L’inscription la plus longue en termes de lignes ?

Je pense que ce sont des inscriptions de Constantinople, elles font presque 30 lignes. Ça en impose !

Et en Terre Sainte une inscription vous a-t-elle marquée ?

C’est un fragment lapidaire de Nazareth, conservé dans le petit musée à côté de la basilique. On sait que la cathédrale de Nazareth, rebâtie dans les années 1170, fut le dernier grand projet des latins rénovant les Lieux saints au XIIe siècle. Les chapiteaux (qui fascinent les médiévistes) et les éléments sculptés qui ont été retrouvés laissent imaginer la magnificence de l’édifice, et ce petit fragment aussi.
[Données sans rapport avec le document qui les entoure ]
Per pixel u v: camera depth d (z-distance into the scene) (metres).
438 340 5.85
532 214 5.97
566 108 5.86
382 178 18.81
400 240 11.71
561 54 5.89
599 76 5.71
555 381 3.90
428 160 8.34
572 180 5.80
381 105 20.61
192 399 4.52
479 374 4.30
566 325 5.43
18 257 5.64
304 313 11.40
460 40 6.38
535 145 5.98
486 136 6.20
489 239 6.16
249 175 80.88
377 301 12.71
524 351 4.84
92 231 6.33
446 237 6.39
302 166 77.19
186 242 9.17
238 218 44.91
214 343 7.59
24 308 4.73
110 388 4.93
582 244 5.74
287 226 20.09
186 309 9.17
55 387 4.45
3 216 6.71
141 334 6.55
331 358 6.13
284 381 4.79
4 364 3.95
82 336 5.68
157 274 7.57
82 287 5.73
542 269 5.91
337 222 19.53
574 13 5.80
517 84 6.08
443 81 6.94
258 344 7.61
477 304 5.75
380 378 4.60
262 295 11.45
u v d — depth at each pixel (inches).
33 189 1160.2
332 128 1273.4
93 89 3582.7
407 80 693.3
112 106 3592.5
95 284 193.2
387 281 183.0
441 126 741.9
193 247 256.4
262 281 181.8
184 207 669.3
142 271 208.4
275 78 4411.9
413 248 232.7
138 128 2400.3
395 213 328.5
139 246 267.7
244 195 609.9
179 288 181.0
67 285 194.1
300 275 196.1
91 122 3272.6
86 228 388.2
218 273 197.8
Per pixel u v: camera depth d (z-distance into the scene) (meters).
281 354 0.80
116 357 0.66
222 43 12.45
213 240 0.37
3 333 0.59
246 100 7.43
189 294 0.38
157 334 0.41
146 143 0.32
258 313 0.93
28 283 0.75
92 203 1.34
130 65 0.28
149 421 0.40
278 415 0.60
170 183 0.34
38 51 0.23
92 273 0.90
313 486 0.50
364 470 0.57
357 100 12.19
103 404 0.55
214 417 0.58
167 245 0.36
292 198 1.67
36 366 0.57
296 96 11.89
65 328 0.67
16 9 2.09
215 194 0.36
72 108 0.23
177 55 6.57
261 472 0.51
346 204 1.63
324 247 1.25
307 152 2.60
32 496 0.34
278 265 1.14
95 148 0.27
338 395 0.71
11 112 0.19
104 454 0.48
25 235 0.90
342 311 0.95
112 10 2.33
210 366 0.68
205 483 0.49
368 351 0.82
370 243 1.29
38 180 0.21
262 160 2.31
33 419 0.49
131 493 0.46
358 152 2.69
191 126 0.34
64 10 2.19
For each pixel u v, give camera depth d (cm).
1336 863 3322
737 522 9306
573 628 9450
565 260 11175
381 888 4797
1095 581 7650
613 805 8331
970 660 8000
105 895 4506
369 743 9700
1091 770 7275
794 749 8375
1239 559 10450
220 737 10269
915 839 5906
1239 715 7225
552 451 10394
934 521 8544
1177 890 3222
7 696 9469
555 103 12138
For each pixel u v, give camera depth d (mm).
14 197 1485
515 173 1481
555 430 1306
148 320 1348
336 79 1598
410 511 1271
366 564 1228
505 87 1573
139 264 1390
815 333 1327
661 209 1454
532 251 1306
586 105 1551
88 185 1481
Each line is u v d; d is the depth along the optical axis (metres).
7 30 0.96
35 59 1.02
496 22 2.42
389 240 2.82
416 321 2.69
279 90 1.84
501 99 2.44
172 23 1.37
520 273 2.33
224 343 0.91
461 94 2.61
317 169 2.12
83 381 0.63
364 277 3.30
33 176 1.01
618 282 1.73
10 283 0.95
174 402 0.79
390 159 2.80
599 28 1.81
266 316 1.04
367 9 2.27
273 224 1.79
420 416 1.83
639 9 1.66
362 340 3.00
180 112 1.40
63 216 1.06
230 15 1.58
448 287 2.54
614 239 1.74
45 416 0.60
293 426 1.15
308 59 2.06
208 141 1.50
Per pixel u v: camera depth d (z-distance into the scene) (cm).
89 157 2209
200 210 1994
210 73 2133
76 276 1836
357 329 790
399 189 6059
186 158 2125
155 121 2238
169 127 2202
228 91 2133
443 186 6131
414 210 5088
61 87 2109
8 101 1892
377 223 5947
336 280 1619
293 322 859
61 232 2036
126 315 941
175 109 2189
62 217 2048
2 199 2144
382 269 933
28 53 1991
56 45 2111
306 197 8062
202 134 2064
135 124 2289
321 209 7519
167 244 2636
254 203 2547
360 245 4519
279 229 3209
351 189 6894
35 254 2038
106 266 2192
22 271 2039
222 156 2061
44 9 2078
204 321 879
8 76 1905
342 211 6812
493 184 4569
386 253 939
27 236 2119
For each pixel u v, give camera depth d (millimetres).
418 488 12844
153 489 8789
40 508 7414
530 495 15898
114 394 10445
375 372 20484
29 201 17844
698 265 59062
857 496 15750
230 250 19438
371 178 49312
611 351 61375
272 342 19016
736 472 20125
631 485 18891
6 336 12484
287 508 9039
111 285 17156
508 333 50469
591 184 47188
Le mot patriam y est gravé avec une très belle écriture (par la gravure, les courbes, le A enchâssé dans le M), mais surtout avec des lettres de très grande taille, entre 15 et 18 cm de hauteur. C’est énorme car en moyenne les caractères d’inscription font de 3 à 5 cm de haut. Je n’ai pas trouvé de lettres aussi grandes au Royaume latin de Jérusalem. La pierre est donc l’indice d’une inscription de grande ampleur, participant au décor intérieur ou extérieur de l’église, même si pour l’instant je n’arrive à la recontextualiser et à comprendre à quel type de texte elle pouvait appartenir. Je ne sais pas si ce fragment a inspiré l’artiste qui a édifié la basilique moderne dans les années 1960, mais la façade actuelle et les murs sont très épigraphiques avec les citations bibliques sur l’Annonciation, l’Incarnation… J’aime y voir un écho des inscriptions médiévales et de l’effet qu’elles pouvaient produire.

BIO EXPRESS

Estelle Ingrand-Varenne

Estelle Ingrand-Varenne est spécialiste d’épigraphie médiévale au CNRS (CESCM de Poitiers). Après un parcours de Lettres Classiques et une thèse sur le passage du latin au français dans les inscriptions, ses recherches se tournent vers l’Orient latin en interaction avec les Écritures grecque, arabe, arménienne, syriaque, etc.

Elle a séjourné près de 3 ans à Jérusalem (2019-2022) détachée au Centre de recherche français à Jérusalem.